Re: Data centric configuration  

  By: jdex on Aug. 21, 2024, 3:07 p.m.

To be more precise the patch size is hardcoded in the model. If you call forward on the model it will use this patch size during sliding window inference. What you could do for example is to increase/reduce the volume size by resampling them to some other resolution. Keep in mind the goal of this category is to focus on data. Hyperparameter optimizations do not count as datacentric.

Re: Data centric configuration  

  By: tanya.chutani on Aug. 22, 2024, 5:21 a.m.

Oh. Thanks for clarifying that.

Re: Data centric configuration  

  By: shhhnn on Aug. 23, 2024, 2:28 p.m.

Hello, could you also please clarify if we are allowed to change max_steps: 10 for the data centric model? In the datacentric baseline it was mentioned that the model was "trained for roughly 250k steps on all cases", so 10 steps seems very low

 Last edited by: shhhnn on Aug. 23, 2024, 2:39 p.m., edited 1 time in total.

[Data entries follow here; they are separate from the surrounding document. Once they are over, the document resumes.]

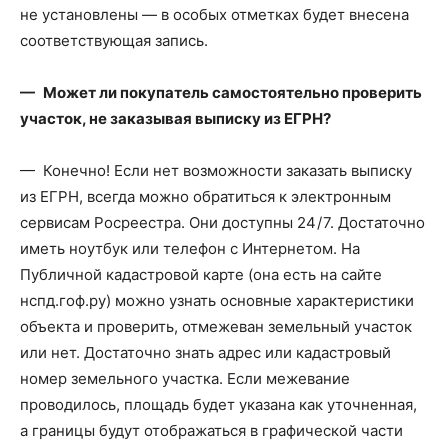
не установлены — в особых отметках будет внесена
соответствующая запись.
— Может ли покупатель самостоятельно проверить
участок, не заказывая выписку из ЕГРН?
— Конечно! Если нет возможности заказать выписку
из ЕГРН, всегда можно обратиться к электронным
сервисам Росреестра. Они доступны 24 / 7. Достаточно
иметь ноутбук или телефон с Интернетом. На
Публичной кадастровой карте (она есть на сайте
нспд.гоф.ру) можно узнать основные характеристики
объекта и проверить, отмежеван земельный участок
или нет. Достаточно знать адрес или кадастровый
номер земельного участка. Если межевание
проводилось, площадь будет указана как уточненная,
а границы будут отображаться в графической части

Re: Data centric configuration  

  By: jdex on Aug. 28, 2024, 10:19 a.m.

Certainly, the configuration can be adapted as you wish. The steps argument is included only for testing purposes. You can add parameters or remove anything you don't need. Apart from the files marked as fixed, everything in the repository can be thoroughly customized. The overall goal of this category is to focus on the data, which is why the model architecture, optimizer, loss function, and learning rate schedule are fixed. However, since convergence time (steps) is highly dependent on the amount of data you use (n data points, batch size) and the learning rate, these parameters are not fixed. This allows participants to enlarge the dataset size (i.e. augmentation) or reduce the dataset size (i.e. remove outliers) without being constrained by a fixed convergence time.

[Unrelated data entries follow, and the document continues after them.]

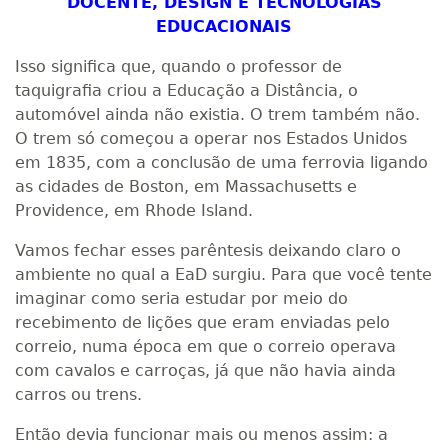
DOCENTE, DESIGN E TECNOLOGIAS
EDUCACIONAIS
Isso significa que, quando o professor de
taquigrafia criou a Educação a Distância, o
automóvel ainda não existia. O trem também não.
O trem só começou a operar nos Estados Unidos
em 1835, com a conclusão de uma ferrovia ligando
as cidades de Boston, em Massachusetts e
Providence, em Rhode Island.
Vamos fechar esses parêntesis deixando claro o
ambiente no qual a EaD surgiu. Para que você tente
imaginar como seria estudar por meio do
recebimento de lições que eram enviadas pelo
correio, numa época em que o correio operava
com cavalos e carroças, já que não havia ainda
carros ou trens.
Então devia funcionar mais ou menos assim: a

Re: Data centric configuration  

  By: jdex on Aug. 28, 2024, 10:42 a.m.

Just as an example. The training config can be found in the download of the weights.

data:
  data_dir: **/data/2024-05-10_Autopet_v1.1
  data_dir_preprocessed: **/data/autopet3/preprocessed
  splits_file: **/data/2024-05-10_Autopet_v1.1/splits_final.json
  fold: all
  target_shape: [128, 160, 112]
  batch_size: 2
  suffix: .npz
  num_workers_train: 10
  num_workers_val: 4

logger:
  experiment: final_logs
  name: all

model:
  pretrained: false
  resume: false
  sw_batch_size: 8
  lr: 0.001
  seed: 42

trainer:
  max_epochs: 774
  precision: bf16-mixed 
  accelerator: gpu
  devices: 2
  deterministic: true
  strategy: auto
  check_val_every_n_epoch: 1
  sync_batchnorm: true
  accumulate_grad_batches: 1
  limit_val_batches: 0
  num_sanity_val_steps: 0

Re: Data centric configuration  

  By: shhhnn on Aug. 28, 2024, 1:57 p.m.

Of course, that makes sense now. Thank you for the clarification!

 Last edited by: shhhnn on Aug. 28, 2024, 1:58 p.m., edited 1 time in total.